▶ _Task to complete_
Translate this sentence from the column on Kashmir below into Spanish: "Perhaps it had escaped his attention that, in this part of the world, his very presence causes harm."

▶ _Source passage_
Paving the road to hell By Paul
Belden
By now, Kashmiris of every religious
persuasion have figured out the intelligent response to
the news that a Western diplomat is visiting the region
to "de-escalate tensions" in their part of world.
Run for cover.
If not,
you risk ending up like the father, brother
and two other relatives gunned down
Sunday night in Surankot, a small village 125 miles northwest of
Jammu, the winter capital of the disputed Jammu
& Kashmir (J&K) state in Indian-administered Kashmir. Or the five men
and three women shot down by suspected Islamic
militants in Duadasan Bhala, a village 115 miles north of
Jammu, or the 20 people wounded by a grenade
in Kokernag, south of Srinagar, the J&K summer
capital, both on Saturday.
The two
days mentioned in the previous paragraph - Sunday and
Saturday last - coincide with, respectively, the day US
Deputy Secretary of State Richard Armitage arrived in
New Delhi, and the day he left. Reasonable
people in this part of the world could be forgiven for
deducing that visiting international diplomats bearing
good intentions are a menace to
society.
The
irony is exquisite. Upon leaving India en route to
China, Armitage told reporters that he was taking his
cue from the physicians' Hippocratic oath: "First, do no
harm." Perhaps it had escaped his attention that, in
this part of the world, his very presence causes harm.
And not only to those whose killings coincide with his
semi-seasonal visits.

▶ _Information provided_
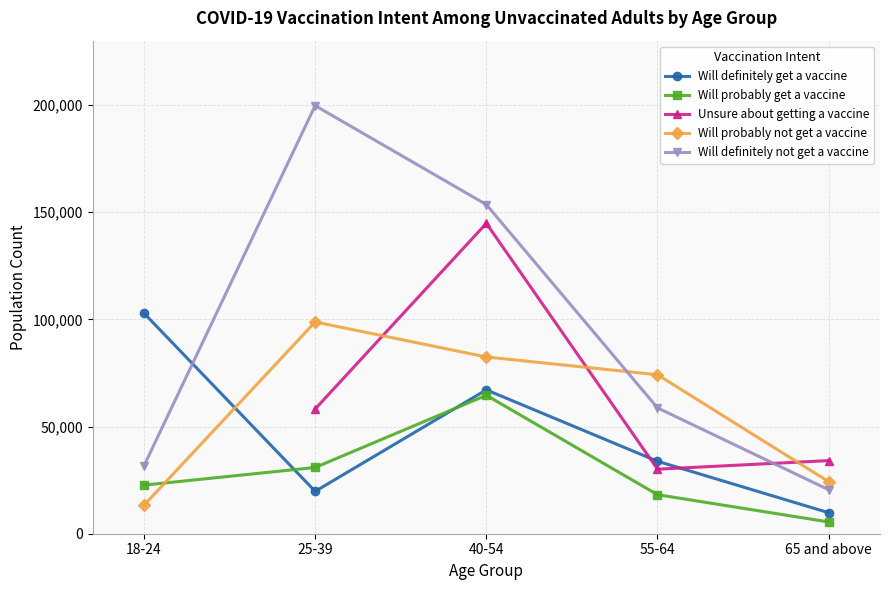

How many data points does each series have?

5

▶ _Output for this exercise_
Tal vez no se había percatado de que, en esta parte del mundo, su sola presencia causa daño.